Exercise objective: Line by line, please look for the word "damaging" in the following records, then copy each line you find it in.

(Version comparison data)
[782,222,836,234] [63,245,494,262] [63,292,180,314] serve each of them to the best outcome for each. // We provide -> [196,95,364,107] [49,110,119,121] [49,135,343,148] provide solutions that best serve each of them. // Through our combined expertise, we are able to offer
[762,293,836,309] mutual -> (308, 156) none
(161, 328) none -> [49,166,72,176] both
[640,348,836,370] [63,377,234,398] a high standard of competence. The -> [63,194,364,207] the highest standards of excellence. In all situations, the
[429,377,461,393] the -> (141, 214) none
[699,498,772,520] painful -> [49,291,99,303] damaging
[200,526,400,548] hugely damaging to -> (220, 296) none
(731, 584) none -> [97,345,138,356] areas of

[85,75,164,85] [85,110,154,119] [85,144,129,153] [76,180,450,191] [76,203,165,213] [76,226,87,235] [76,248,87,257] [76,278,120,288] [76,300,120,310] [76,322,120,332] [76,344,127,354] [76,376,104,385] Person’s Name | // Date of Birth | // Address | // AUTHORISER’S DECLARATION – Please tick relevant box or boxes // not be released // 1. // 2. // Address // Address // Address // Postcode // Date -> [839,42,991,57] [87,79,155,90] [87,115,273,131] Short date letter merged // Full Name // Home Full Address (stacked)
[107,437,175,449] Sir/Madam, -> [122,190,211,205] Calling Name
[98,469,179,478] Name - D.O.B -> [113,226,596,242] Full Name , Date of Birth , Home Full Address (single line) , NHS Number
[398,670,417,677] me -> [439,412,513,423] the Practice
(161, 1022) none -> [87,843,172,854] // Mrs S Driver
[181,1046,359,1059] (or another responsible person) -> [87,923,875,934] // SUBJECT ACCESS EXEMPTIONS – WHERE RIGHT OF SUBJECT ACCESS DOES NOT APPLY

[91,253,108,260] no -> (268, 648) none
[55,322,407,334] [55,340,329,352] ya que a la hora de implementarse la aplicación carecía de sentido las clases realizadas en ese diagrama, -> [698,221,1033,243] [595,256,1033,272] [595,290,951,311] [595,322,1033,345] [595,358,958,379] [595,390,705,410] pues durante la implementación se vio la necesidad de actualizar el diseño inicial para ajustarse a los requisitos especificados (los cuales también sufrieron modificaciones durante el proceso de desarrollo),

Solution to the problem:
[699,498,772,520] painful -> [49,291,99,303] damaging
[200,526,400,548] hugely damaging to -> (220, 296) none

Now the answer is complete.